At the beginning of the 21st century, citizens of western, democratic societies take the rights of women for granted.
While women around the globe enjoy the same rights as the male citizens of their societies, the UN, international organizations and local human rights NGO’s are constantly pressuring the regimes in Arab states to improve the state of human rights, and women’s rights in particular. According to UN data, women make up only 3.4% of the Arab parliaments, 13% in neighboring Israel and 11.4% in the rest of the world.
Iranian Maryam Namazie, the chairman of the International Federation of Iranian Refuges and Immigrants Council (IFIRIC), recently addressed this problem. “Burqua-clad and veiled women and girls, beheadings, stoning to death, floggings, child sexual abuse in the name of marriage and sexual apartheid are only the most brutal and visible aspects of women’s rightlessness and third class citizen status in the Middle East.” (Islam, Secularism and Women in the Middle East Conference, Middle East Centre for Women’s Studies and Medusa, London, March 18, 2002)
Participation in Government
The lack of female participation is noticeable throughout Arab/Islamic states in the Middle East and Northern Africa. The difference is most marked when contrasted with Israel – the only democracy in the Middle East - that also has a sizeable Arab minority with democratic rights. In the last few years Israel has seen record numbers of women move into decision-making positions. Sixteen out of 120 members of the Knesset are women, including three ministers and two deputy ministers. Three women now serve as justices on the Supreme Court and 36 are district court judges. The State Attorney is also a woman. Golda Meir was Israel’s fourth prime minister – and only the second female prime minister in the world. (The Advancement of the Status of Women, R. Werczberger, Research and Information Center, The Knesset, Israel, 2001)
Unfortunately, in the Arab world, women are still struggling to be acknowledged.

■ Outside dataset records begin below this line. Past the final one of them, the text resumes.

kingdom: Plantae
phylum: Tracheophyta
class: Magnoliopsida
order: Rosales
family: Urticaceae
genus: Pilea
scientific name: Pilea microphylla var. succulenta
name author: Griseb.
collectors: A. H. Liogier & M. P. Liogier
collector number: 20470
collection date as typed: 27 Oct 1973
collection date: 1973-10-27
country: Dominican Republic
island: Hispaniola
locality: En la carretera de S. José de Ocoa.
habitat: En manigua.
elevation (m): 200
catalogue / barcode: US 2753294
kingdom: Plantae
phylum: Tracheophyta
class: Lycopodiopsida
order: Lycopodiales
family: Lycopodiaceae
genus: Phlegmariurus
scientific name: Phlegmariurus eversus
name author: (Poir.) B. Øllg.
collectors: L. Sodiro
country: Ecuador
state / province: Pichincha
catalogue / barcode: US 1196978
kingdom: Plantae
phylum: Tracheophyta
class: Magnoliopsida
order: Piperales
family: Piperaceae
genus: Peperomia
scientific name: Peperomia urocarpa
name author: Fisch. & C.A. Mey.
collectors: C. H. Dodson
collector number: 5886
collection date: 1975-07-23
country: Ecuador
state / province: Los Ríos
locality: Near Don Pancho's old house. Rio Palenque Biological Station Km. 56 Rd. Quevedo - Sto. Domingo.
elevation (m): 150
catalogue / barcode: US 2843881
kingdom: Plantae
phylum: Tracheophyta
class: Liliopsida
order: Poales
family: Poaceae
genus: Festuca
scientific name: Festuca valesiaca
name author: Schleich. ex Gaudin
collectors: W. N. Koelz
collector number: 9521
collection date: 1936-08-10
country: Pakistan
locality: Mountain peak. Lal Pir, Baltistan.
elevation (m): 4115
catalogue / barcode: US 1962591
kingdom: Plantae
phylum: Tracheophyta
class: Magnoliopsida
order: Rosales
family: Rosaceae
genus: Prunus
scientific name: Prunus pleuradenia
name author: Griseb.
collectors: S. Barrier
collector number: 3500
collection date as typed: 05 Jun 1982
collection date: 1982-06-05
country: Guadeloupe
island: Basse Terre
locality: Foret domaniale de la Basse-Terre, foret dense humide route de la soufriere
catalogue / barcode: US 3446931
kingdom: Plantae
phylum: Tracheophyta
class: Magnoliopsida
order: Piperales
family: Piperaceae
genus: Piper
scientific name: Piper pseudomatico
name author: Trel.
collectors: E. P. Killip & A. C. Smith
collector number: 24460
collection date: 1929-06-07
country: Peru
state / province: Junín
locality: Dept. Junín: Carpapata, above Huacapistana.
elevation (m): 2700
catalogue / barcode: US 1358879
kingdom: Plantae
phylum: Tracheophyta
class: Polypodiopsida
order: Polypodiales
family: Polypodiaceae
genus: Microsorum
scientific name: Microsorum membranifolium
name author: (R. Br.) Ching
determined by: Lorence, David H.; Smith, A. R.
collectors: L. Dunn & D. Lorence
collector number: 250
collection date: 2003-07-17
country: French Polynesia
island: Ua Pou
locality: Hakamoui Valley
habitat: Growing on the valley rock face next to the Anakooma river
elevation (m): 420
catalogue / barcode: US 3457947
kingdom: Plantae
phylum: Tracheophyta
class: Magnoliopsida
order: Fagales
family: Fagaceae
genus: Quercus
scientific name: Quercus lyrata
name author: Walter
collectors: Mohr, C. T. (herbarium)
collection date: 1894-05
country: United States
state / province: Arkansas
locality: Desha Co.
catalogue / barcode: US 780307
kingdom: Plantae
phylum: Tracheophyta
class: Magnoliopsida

- Saudi Arabian Parliament Chairman Sheik Muhammed bin Ibrahim bin Jbeir has stated: “Appointing women as parliament members is out of the question. Nobody even thinks about it because the issues Parliament deals with are public matters under the responsibility of men.” (Al-Hayat, London, October 25, 1999)
- And in the Jordanian Times, Senator Sheik Abd Al-Baki Gamo, was quoted saying: “Whether we like it or not, women in Islam are not equal to men in several aspects.” (The Jordanian Times, November 30, 1999)
The Shari’a and the rights of Arab women
In most Arab countries, the Shari’a, or Islamic law, defines the rules of traditional social behaviour. Under this law, women are considered inferior to men, and are therefore discriminated against with regard to personal rights and freedoms. The Shari’a contains the rules by which a Muslim society is organized and governed. Muslims agree that the Qur'an is the basis of the Shari’a and that its specific provisions are to be observed.